[PROBLEM TO WORK ON] The answer must be every line of the records in which the string "linecap" appears.

※

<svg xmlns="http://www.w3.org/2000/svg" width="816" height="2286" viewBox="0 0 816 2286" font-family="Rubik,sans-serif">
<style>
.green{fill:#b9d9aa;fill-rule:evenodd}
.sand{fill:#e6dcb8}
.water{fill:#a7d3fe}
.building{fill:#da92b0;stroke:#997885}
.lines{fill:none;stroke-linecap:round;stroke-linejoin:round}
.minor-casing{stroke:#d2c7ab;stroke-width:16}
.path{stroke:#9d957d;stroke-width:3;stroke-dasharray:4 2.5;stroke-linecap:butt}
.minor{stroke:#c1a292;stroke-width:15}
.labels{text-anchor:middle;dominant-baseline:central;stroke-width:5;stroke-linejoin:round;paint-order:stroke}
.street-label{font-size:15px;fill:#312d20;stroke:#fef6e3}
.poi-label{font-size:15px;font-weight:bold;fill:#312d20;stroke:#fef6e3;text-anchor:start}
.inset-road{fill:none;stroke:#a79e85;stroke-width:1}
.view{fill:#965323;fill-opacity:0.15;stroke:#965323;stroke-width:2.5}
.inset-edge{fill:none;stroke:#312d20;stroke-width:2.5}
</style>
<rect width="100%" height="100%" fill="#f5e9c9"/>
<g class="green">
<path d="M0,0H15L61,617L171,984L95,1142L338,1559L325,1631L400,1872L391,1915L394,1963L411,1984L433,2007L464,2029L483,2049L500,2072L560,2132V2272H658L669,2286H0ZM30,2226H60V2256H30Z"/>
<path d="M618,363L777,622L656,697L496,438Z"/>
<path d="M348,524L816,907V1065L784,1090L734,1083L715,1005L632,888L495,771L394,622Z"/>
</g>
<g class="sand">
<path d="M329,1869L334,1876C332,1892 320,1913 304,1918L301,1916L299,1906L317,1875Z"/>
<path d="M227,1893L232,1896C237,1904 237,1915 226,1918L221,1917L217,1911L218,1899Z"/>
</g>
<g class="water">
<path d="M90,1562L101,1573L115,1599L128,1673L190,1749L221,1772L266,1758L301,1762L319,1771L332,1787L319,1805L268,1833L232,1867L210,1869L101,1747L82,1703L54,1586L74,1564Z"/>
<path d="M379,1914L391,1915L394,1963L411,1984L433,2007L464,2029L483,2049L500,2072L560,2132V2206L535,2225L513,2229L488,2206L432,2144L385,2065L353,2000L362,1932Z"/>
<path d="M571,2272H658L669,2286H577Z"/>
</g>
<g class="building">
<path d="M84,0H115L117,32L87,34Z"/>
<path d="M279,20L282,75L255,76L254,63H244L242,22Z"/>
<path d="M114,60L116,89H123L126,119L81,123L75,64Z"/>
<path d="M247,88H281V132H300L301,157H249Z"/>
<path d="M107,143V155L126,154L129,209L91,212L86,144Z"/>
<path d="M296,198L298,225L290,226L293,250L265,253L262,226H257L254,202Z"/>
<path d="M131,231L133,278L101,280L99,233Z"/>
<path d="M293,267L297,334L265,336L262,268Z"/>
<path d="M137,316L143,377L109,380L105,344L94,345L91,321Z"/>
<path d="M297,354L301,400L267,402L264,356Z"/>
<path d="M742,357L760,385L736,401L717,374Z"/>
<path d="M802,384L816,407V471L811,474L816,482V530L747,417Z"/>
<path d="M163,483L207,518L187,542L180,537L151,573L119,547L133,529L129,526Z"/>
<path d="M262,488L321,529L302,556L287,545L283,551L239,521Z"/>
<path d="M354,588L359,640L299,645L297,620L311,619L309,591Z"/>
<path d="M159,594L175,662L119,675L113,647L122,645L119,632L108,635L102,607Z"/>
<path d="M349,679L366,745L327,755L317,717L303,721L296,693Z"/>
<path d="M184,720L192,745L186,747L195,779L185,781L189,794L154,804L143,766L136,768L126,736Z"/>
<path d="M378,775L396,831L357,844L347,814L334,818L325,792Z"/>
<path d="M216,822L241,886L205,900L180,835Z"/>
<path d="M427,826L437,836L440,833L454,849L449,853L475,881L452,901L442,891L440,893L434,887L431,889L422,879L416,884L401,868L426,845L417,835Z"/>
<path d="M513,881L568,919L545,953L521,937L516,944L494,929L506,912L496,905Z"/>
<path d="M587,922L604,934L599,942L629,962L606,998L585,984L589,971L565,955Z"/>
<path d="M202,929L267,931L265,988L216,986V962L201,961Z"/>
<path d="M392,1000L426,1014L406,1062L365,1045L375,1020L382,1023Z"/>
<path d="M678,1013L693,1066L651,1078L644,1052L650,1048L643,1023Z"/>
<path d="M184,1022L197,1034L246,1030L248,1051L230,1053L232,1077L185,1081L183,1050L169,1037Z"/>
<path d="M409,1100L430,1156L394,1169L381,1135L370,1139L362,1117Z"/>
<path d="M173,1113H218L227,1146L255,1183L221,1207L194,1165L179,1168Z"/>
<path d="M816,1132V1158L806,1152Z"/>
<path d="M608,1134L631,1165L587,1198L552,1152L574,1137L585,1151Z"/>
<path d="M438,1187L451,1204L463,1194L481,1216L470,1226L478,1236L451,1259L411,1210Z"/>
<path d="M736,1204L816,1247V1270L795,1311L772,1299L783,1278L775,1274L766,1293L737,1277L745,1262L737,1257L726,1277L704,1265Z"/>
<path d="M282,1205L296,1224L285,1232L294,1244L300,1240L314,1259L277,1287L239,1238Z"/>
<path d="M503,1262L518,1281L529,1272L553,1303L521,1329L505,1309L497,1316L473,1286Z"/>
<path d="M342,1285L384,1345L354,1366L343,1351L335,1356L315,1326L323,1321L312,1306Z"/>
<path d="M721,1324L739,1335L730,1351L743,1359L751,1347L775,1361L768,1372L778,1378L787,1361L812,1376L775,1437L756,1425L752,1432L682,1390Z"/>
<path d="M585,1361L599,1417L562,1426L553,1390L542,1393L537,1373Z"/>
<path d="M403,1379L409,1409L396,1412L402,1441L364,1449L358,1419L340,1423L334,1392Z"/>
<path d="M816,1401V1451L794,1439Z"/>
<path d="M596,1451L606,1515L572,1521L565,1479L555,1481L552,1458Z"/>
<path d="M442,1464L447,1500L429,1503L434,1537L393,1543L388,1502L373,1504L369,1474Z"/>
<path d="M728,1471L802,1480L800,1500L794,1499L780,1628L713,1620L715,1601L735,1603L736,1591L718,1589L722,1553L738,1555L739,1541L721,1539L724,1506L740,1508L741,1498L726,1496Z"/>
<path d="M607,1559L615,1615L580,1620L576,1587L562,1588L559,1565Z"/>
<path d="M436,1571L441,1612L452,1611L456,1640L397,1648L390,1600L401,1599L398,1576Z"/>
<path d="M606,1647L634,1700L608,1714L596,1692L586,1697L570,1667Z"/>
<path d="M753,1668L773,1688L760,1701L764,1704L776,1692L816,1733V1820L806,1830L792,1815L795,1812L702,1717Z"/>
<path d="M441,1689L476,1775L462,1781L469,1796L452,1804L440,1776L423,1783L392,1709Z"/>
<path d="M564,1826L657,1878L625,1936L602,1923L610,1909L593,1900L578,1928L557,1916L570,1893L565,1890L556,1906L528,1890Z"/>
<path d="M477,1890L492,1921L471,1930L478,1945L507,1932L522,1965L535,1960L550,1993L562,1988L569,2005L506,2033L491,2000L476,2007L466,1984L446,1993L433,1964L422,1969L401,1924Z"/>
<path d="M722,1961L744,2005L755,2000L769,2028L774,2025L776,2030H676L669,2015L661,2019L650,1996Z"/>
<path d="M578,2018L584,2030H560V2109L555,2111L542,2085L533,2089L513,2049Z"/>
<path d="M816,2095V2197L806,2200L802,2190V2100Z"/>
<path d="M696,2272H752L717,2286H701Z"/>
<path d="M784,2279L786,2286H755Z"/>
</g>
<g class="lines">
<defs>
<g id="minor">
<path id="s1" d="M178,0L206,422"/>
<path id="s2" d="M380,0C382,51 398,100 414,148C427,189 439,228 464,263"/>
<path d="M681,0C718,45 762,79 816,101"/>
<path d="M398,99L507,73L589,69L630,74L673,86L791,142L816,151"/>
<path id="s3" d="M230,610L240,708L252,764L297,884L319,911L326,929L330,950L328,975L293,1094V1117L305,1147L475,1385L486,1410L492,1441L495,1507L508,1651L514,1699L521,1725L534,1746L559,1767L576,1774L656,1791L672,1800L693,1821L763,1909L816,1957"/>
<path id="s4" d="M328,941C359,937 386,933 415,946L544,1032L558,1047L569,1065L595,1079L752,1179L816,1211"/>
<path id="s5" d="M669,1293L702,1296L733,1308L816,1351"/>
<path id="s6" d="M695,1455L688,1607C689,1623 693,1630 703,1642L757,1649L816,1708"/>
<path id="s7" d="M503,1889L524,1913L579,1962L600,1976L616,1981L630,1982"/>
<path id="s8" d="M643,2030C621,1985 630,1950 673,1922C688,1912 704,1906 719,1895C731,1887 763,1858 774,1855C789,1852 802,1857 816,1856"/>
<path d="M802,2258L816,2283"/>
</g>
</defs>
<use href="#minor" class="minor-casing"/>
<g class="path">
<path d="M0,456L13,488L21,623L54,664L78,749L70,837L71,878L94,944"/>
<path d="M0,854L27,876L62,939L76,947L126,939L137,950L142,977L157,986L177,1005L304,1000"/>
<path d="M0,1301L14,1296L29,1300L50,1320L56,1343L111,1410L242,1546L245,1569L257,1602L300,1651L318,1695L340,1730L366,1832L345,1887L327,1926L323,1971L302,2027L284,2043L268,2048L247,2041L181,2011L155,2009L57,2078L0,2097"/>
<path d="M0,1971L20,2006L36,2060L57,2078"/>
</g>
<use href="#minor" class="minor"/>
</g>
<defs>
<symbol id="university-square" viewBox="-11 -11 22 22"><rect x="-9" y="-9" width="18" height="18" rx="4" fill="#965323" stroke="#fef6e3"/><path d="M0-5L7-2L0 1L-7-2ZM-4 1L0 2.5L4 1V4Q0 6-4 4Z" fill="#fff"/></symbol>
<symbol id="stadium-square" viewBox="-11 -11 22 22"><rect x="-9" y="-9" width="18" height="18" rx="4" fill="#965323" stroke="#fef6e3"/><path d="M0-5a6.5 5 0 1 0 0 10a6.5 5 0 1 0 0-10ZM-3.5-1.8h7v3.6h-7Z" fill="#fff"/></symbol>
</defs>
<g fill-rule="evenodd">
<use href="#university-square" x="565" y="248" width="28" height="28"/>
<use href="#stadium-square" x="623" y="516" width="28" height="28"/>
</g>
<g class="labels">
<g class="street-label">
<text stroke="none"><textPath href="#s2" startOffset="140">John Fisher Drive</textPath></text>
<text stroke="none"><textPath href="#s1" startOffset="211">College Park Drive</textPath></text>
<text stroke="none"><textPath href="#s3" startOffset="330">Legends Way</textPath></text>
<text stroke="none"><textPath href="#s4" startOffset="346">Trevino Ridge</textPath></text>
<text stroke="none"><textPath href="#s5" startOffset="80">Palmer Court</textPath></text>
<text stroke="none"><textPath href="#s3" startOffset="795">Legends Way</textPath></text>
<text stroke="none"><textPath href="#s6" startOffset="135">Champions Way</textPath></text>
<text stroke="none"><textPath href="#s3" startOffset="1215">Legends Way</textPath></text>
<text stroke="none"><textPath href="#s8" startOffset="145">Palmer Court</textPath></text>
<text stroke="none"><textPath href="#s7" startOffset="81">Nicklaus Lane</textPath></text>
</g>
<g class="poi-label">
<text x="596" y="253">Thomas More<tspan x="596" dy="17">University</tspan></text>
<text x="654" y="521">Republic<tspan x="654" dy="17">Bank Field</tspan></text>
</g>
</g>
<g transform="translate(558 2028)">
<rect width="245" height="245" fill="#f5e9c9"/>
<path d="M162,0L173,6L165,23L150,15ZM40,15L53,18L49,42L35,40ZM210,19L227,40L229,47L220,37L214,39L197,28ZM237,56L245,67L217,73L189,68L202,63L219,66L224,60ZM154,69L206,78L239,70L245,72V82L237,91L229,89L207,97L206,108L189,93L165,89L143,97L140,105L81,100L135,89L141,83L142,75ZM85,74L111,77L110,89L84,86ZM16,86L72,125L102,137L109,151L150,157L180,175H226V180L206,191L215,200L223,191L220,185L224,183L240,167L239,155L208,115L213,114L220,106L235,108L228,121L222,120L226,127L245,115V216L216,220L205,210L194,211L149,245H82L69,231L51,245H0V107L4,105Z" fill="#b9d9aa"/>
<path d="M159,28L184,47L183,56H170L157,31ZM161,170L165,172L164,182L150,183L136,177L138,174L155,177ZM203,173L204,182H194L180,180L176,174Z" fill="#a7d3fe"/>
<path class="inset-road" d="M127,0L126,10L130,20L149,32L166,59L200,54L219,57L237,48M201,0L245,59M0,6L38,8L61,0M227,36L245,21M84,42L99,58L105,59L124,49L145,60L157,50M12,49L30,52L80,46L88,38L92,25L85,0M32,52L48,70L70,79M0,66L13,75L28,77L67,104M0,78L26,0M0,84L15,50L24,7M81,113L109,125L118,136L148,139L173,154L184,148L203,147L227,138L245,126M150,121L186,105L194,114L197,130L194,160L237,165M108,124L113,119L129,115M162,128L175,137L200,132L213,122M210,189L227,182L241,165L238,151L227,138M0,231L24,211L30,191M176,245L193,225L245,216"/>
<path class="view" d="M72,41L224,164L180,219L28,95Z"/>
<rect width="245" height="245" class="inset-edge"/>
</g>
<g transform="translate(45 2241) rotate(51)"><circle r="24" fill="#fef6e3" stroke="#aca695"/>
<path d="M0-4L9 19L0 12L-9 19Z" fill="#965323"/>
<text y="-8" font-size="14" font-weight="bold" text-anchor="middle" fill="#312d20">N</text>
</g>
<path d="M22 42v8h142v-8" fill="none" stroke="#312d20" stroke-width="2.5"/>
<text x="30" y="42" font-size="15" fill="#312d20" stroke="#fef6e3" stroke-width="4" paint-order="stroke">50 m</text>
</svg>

※

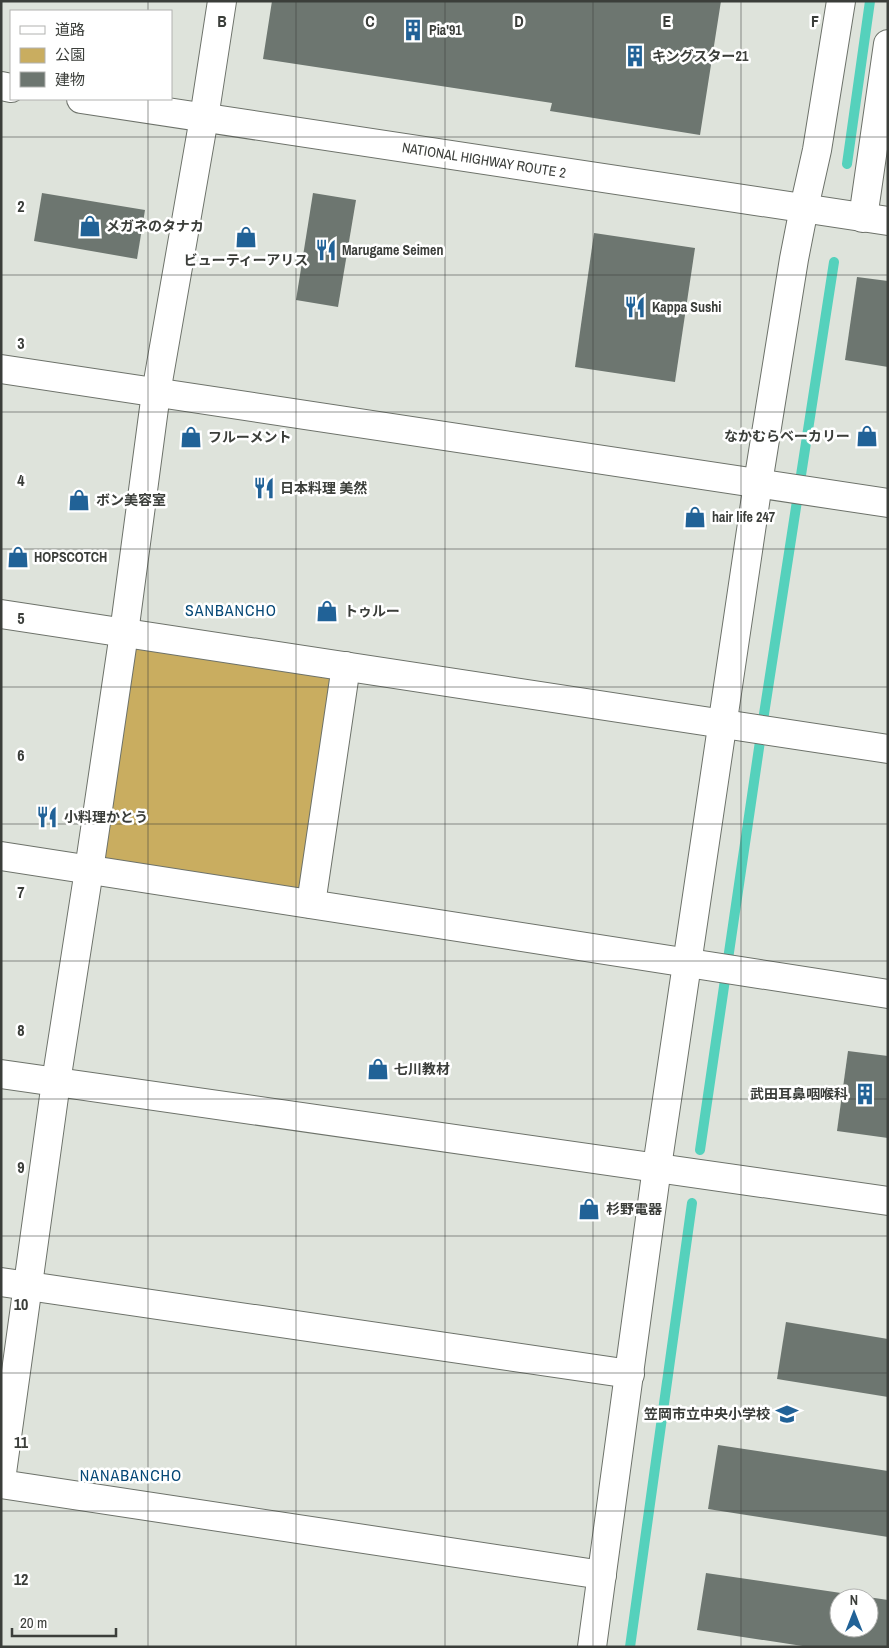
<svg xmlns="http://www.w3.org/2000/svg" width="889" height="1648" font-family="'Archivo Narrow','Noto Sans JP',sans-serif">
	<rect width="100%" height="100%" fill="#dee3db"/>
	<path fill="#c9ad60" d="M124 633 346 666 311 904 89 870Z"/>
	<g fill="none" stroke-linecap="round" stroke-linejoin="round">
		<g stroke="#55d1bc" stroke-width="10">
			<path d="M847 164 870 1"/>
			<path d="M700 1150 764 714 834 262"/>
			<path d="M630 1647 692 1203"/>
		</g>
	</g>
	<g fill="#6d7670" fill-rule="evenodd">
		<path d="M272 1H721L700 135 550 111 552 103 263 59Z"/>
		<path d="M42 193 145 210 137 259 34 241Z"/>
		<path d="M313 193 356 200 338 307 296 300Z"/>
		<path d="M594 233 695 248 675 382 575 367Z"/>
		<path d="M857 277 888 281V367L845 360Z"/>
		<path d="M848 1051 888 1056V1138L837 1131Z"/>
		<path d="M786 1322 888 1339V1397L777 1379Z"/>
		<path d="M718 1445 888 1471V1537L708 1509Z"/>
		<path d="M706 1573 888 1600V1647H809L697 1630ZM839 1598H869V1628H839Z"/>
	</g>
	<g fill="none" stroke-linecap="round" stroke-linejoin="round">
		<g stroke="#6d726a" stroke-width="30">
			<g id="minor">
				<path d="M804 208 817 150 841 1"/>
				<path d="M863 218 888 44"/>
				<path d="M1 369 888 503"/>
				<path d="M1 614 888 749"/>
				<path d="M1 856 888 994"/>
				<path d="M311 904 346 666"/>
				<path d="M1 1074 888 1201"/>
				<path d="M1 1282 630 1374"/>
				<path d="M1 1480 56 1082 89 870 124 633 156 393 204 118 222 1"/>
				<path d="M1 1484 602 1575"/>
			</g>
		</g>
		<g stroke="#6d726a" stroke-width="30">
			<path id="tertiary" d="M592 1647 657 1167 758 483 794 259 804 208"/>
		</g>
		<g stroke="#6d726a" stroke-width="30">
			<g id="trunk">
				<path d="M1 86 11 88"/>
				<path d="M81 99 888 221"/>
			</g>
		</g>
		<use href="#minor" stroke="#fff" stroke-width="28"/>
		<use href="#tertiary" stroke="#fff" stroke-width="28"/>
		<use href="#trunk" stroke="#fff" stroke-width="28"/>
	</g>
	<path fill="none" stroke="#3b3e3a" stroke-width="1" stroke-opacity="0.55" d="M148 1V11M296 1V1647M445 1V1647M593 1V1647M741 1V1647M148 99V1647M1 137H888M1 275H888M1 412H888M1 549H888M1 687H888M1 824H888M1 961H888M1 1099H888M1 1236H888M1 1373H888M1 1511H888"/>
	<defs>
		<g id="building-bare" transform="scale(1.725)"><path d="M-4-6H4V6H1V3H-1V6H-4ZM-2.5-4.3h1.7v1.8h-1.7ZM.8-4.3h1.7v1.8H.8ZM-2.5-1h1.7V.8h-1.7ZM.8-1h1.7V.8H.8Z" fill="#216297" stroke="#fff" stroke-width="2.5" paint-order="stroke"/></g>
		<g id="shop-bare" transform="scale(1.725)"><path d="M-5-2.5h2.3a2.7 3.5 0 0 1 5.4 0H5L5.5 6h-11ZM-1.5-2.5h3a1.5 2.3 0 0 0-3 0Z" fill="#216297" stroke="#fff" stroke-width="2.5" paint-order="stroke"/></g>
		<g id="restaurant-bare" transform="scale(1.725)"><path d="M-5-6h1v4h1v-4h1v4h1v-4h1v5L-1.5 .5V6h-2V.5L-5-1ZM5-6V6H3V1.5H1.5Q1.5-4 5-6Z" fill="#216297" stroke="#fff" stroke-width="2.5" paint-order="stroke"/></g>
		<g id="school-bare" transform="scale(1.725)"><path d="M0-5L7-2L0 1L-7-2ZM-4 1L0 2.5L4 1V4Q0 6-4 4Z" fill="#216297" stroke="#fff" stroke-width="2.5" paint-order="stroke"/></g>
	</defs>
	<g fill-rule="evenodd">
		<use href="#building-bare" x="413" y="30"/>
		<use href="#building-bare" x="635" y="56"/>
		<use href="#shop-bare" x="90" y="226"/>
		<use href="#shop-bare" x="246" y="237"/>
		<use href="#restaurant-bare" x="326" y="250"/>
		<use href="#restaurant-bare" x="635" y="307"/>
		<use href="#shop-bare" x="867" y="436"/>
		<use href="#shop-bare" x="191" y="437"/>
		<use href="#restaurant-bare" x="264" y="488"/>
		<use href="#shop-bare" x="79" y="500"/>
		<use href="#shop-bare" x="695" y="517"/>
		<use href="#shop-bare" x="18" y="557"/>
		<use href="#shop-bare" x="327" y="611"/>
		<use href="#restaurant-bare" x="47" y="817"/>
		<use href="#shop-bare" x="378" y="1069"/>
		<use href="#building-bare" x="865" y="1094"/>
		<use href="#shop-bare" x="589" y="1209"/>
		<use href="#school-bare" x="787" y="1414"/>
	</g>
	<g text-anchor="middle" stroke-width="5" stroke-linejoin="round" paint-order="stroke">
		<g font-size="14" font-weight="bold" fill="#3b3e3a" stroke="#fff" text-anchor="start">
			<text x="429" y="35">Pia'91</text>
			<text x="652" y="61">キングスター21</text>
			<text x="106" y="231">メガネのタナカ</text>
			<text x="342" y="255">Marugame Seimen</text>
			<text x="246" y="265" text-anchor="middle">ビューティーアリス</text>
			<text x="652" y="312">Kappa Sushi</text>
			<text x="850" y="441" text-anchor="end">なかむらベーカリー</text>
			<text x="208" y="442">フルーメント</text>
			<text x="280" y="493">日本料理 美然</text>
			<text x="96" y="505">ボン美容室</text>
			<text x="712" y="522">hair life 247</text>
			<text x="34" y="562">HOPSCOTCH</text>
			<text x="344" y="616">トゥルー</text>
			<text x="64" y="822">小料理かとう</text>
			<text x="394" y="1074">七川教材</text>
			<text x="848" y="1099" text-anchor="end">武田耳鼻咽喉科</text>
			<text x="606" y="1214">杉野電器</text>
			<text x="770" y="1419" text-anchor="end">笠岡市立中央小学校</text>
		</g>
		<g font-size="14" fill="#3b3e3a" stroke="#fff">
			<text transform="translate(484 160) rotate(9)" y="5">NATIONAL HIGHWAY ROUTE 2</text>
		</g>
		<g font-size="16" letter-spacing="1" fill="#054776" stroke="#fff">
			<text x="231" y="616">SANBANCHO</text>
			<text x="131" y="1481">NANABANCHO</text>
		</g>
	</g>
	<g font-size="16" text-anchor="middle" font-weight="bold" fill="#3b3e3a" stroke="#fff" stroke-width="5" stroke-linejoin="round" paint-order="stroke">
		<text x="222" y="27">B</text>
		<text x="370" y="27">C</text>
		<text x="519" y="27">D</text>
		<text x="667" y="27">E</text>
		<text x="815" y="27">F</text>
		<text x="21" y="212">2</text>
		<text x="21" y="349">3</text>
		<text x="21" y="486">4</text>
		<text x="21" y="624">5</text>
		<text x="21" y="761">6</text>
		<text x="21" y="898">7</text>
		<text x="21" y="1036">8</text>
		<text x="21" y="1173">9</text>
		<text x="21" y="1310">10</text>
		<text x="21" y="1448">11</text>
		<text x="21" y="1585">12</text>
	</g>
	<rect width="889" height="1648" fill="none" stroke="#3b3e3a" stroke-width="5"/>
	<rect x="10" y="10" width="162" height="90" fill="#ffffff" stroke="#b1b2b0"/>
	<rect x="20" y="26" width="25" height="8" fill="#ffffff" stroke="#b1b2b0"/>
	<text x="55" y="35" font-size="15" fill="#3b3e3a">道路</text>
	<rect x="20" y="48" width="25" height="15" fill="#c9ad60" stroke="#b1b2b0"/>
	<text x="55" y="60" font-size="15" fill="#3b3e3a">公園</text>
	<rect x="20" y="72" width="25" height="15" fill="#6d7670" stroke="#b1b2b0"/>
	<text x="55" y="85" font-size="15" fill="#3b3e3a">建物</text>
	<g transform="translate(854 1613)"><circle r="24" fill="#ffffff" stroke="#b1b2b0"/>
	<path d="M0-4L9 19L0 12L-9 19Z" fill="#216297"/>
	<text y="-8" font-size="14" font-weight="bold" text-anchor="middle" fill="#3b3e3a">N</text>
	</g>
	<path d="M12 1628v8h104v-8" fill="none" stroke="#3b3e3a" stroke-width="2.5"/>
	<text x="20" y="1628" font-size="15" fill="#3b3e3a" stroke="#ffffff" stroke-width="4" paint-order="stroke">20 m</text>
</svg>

※

[THE ANSWER]
.lines{fill:none;stroke-linecap:round;stroke-linejoin:round}
.path{stroke:#9d957d;stroke-width:3;stroke-dasharray:4 2.5;stroke-linecap:butt}
	<g fill="none" stroke-linecap="round" stroke-linejoin="round">
	<g fill="none" stroke-linecap="round" stroke-linejoin="round">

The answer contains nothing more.